Und rein ist gayle Partygetümmel, Rick stellt uns vor. Das sind Frau Müller, Oberstudienrätin und Sarah, Visagistin aus Berlin. So unvorbereitet auf diese schamlose Aufwertung unserer Werdegänge fällt es uns schwer den arrogant-unnahbaren Gesichtsausdruck zu bewahren. 

Wir treffen Martin, unsere Lieblings-High-End-Transe und weitere Männer in wirklich gut gemachter Frauengestalt neben denen wir uns hinsichtlich ihrer weitgehend fettfreien Körper mit Taillen von 10Jährigen fühlen wie fette Schweine.

Rick hält mit Hintergrundinformationen nicht hinter dem Berg, ob Polizisten mit denen im wahren Leben seit ihrem Coming out keiner mehr die dienstlichen Duschen benutzen will oder Freunde die auf Grund selbstloser Hingabe für sexuelle Handlungen in der Öffentlichkeit nun den szeneinternen Spitznamen „die Bücke von der Albert-Brücke“ tragen - es gibt hier so viel zu entdecken. 

Britneybitch und Will-I-am heizen uns aus den Boxen ein, oben drauf balzende Männer, die sich gegenseitig ihre schwitzenden nackten Oberkörper anbieten.
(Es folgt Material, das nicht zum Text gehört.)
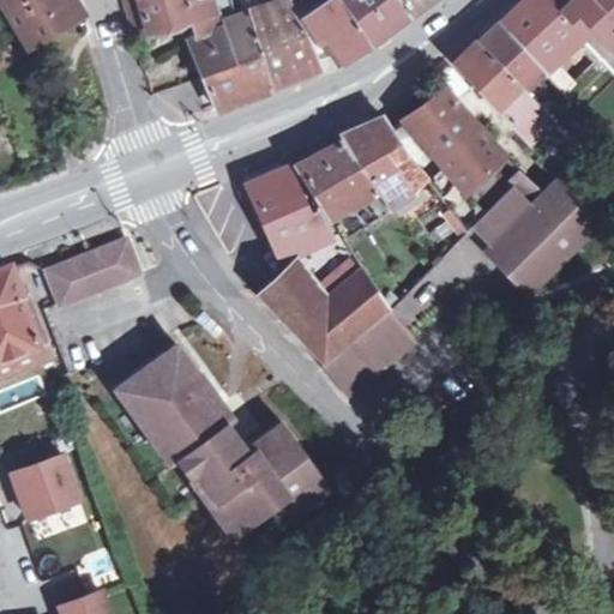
[(0,0),(0,5),(28,49),(78,17),(66,0),(0,0)]
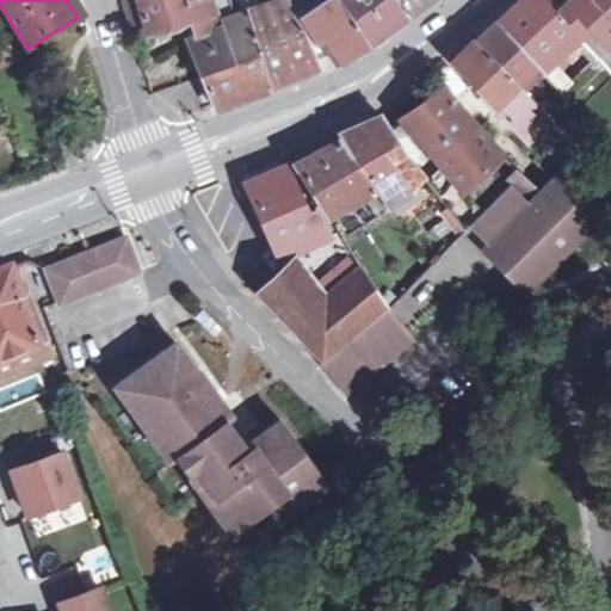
[(248,10),(247,8),(233,14),(228,0),(118,0),(121,6),(131,39),(189,23),(192,38),(185,41),(201,79),(214,110),(270,88),(267,82),(316,63),(301,34),(297,35),(288,16),(281,18),(276,1),(270,4),(248,10)]
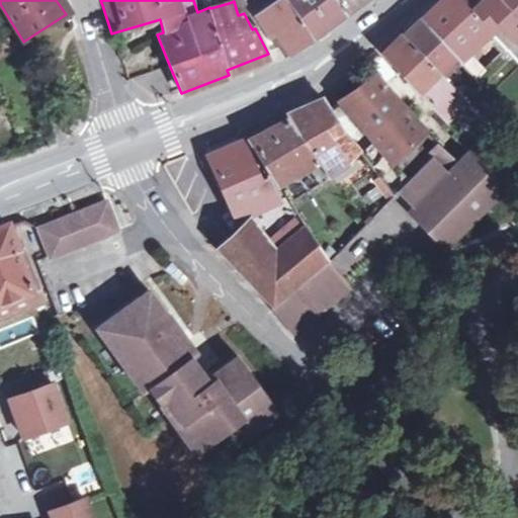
[(275,0),(261,10),(290,53),(312,37),(330,24),(344,14),(362,0),(275,0)]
Und dann der Stimmungsknick des Abends. Rick trifft auf den festen Freund seines größten Fehlers und besten Fi***ers ever (Ricks aktuelle Definition von „großer Liebe“). Während er Rick fortan nicht mehr aus den Augen lässt und ihn von Floor zu Floor stalkt, sinkt die Stimmung unseres Party-Prinzen zusehends.

Alexander, der Abwesende, um den sich von diesem Augenblick an wieder alles dreht, konnte Rick nie eine zufriedenstellende Reaktion auf die Aussage „Ich kann nicht akzeptieren, dass du mit allen auf der Welt Sex hast, nur mit mir nicht!“ bieten, nachdem er ihm in den Monaten davor den besten Sex seines Lebens beschert hatte.
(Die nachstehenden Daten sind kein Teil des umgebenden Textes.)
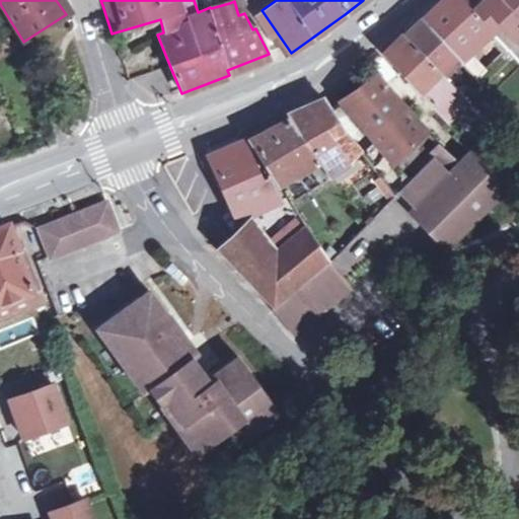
[(518,0),(441,0),(431,10),(421,20),(402,36),(383,55),(421,95),(446,122),(466,103),(459,95),(443,78),(460,63),(470,53),(490,34),(518,66),(518,0)]
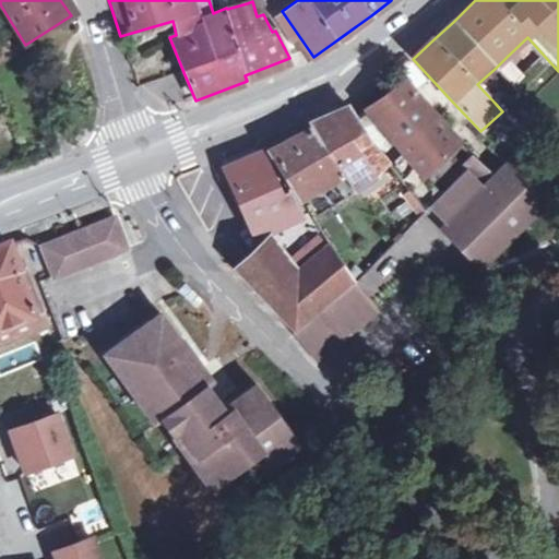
[(8,45),(0,47),(0,62),(13,58),(8,45)]
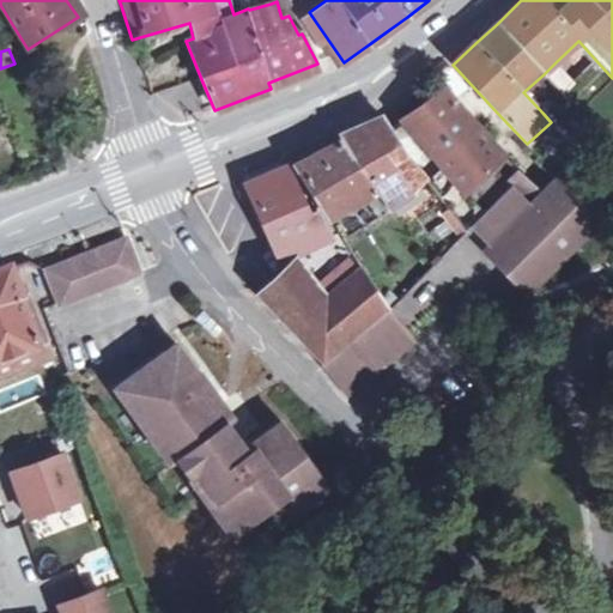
[(556,62),(544,74),(569,103),(582,92),(556,62)]
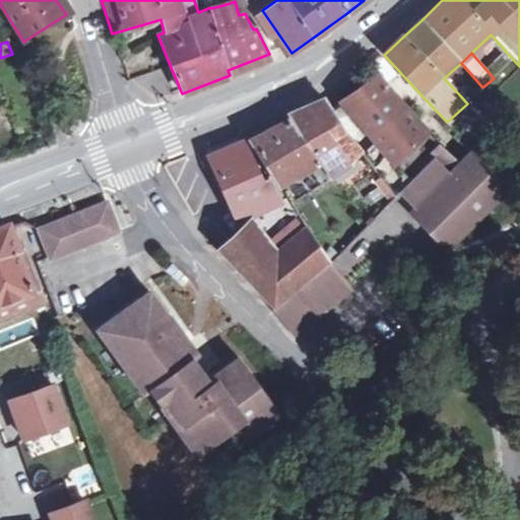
[(376,77),(341,102),(394,163),(402,155),(406,158),(419,146),(416,142),(427,133),(376,77)]
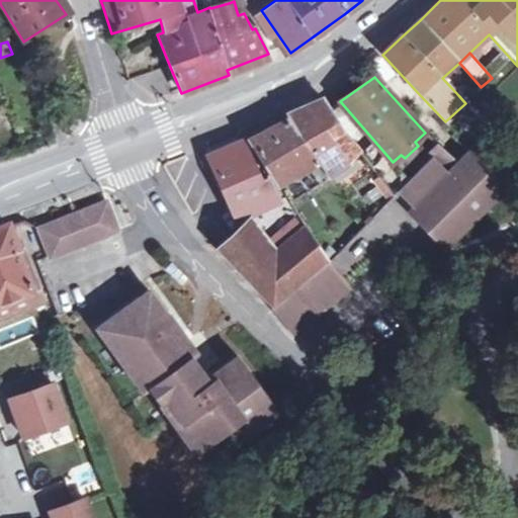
[(348,140),(321,98),(285,115),(287,119),(247,140),(277,185),(306,170),(319,186),(332,179),(327,172),(358,152),(348,140)]
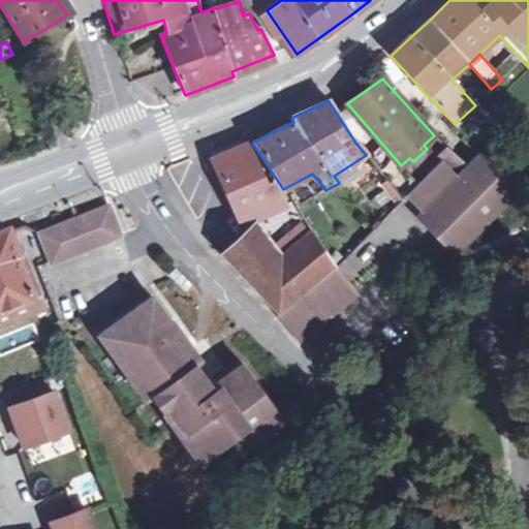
[(240,226),(284,206),(271,183),(266,185),(246,146),(212,161),(240,226)]
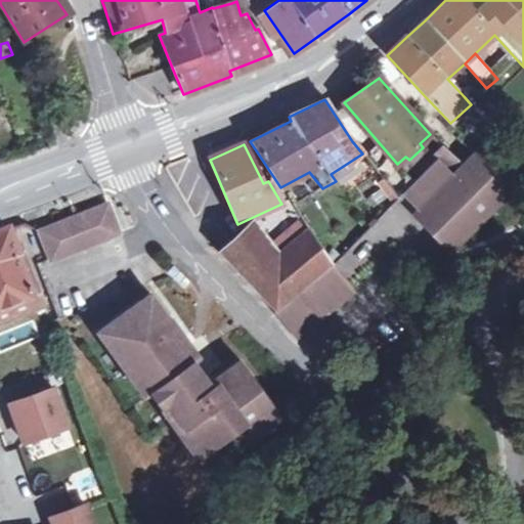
[(453,177),(463,167),(442,145),(432,156),(435,159),(453,177)]
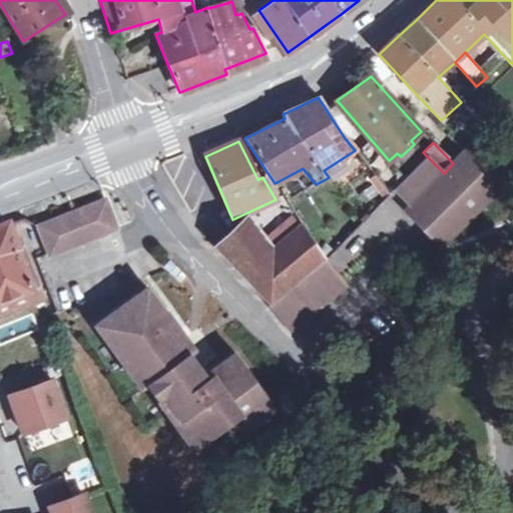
[(466,150),(453,163),(444,173),(410,206),(406,210),(441,246),(502,187),(466,150)]
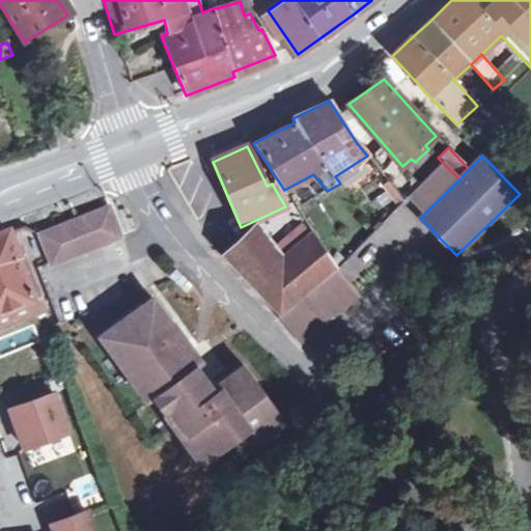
[(407,196),(424,214),(459,179),(441,161),(407,196)]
Um sich selbst und seinem „Rivalen" auf der Tanzfläche zu zeigen, dass auch er durchaus Begehrlichkeiten wecken kann, „missbraucht“ er kurzerhand einen seiner vielen Verflossen und liefert der Öffentlichkeit eine schweißtreibende Vollkontakt-Knutscherei.
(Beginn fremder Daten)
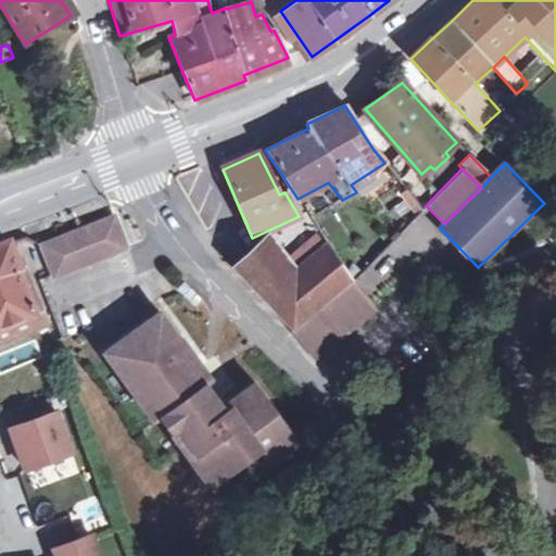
[(114,217),(42,245),(54,276),(126,248),(114,217)]
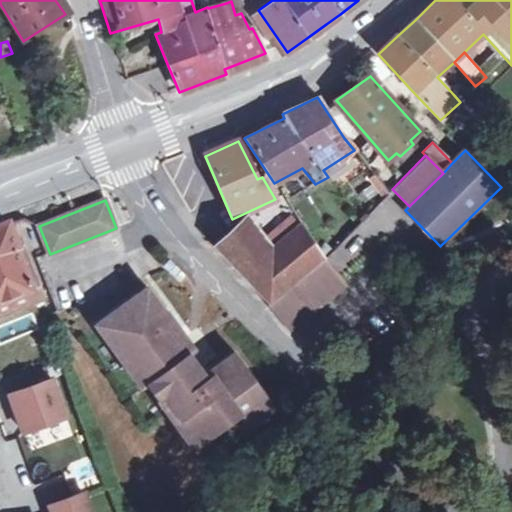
[(284,238),(276,245),(272,247),(254,229),(245,218),(214,248),(244,279),(268,304),(290,330),(345,285),(325,259),(320,252),(301,224),(292,232),(284,221),(276,228),(284,238)]
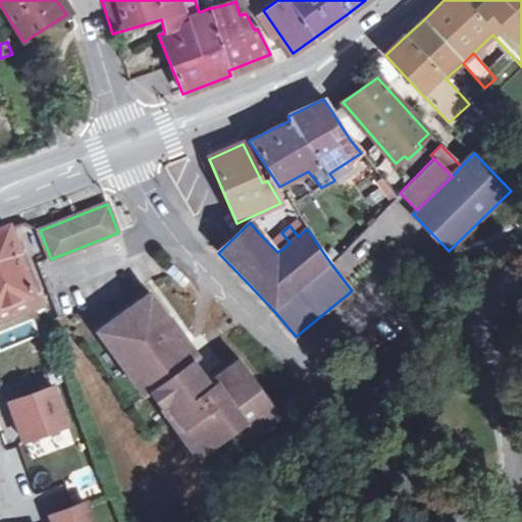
[(0,229),(0,307),(39,293),(22,251),(18,252),(9,228),(9,227),(0,229)]
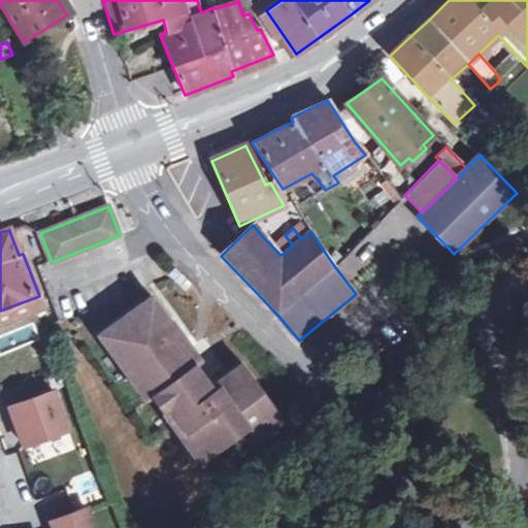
[(293,245),(285,235),(275,241),(285,253),(293,245)]
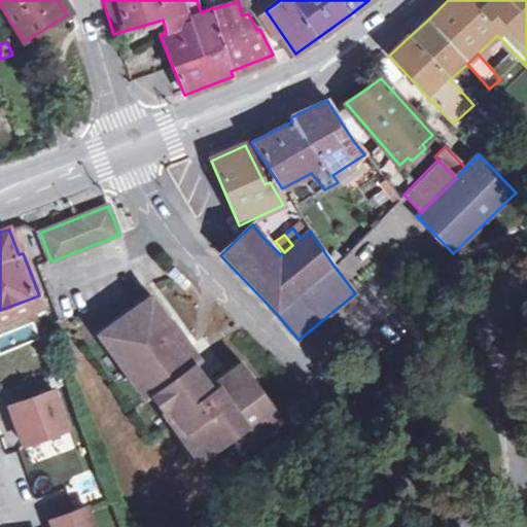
[(329,259),(335,267),(349,251),(343,245),(329,259)]
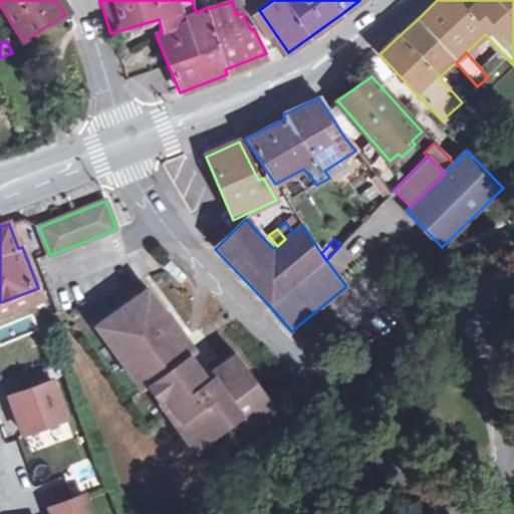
[(38,288),(0,302),(0,317),(43,301),(38,288)]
Die Genugtuung hält aber nur bis zum 500m langen Heimweg, auf dem er bei fast einer ganzen Schachtel Zigaretten seiner Wut über diese „elende Hure, diese miese, dreckige F***“ Luft macht. 

Anwohner, die in lauen Spätsommernächten gerne bei offenem Fenster schlafen, haben nun wohl auch eine vage Vorstellung wie schwer das Leben eines homosexuellen Dauergeilen im Körper eines 12Jährigen sein kann.
 
Blind gefangen in seinem eigenen Leid entgeht ihm die seelische Verletzung welche uns an diesem  Abend zu später Stunde zugefügt wurde. Wir hielten uns dezent im Hintergrund als Rick von einem flüchtigen Bekannten an der Bar mit Blick auf uns gefragt wurde, wer von uns den Nico, seine bessere Hälfte, sei.

Hallo? Sehen unsere Möpse vielleicht aus, als hätten wir sie aus Badeschwämmen gebaut? Wir sind trotz Absatzschuhen höchstens einssiebzig und nicht zwei Meter groß, unsere Augenbrauen sind da wo sie hingehören und unsere Frisur wurde nicht von chinesischen Billiglohn-Arbeiterinnen handgeknüpft. Wir sind fassungslos – aber für unsere Fassungslosigkeit ist unter Ricks Gewitterwolken am Zuckerwattehimmel kein Platz.

Kurz vor halb vier Uhr nachts glühen die Tasten von Ricks Smartphone. In seinem Prinzessinnen-Bettkokon auf dem Sofa läuft der virtuelle Schwuchteltalk auf Hochtouren. Schließlich muss er ja irgendwo hin mit seinem Unmut über diese „elende Nutte“.

Wir schminken uns das dünne „Ich bin eine echte Frau und brauche keine Spachtelmasse um Bartwuchs zu vertuschen“ – Makeup ab und legen die geschundenen Ladysfüße in Größe 38 hoch.

Am nächsten Morgen sind wir beim Packen besonders umsichtig, um nicht den nächsten Supergau im Gayuniversum zu provozieren, wenn diesmal Underwear von gleich zwei Bitchbarbies unterm Bett liegt und Erklärungen notwendig werden. 

Und damit endet der GAYZEMBER 2016. Ich freue mich auch im kommenden Jahr wieder auf Leipzig - meine zweite Heimat -  und viele wunderbare Abende mit Rick, Nico, Sarah und dem Penismemory. Ich liebe euch!
GAYZEMBER 2017… will be magic again.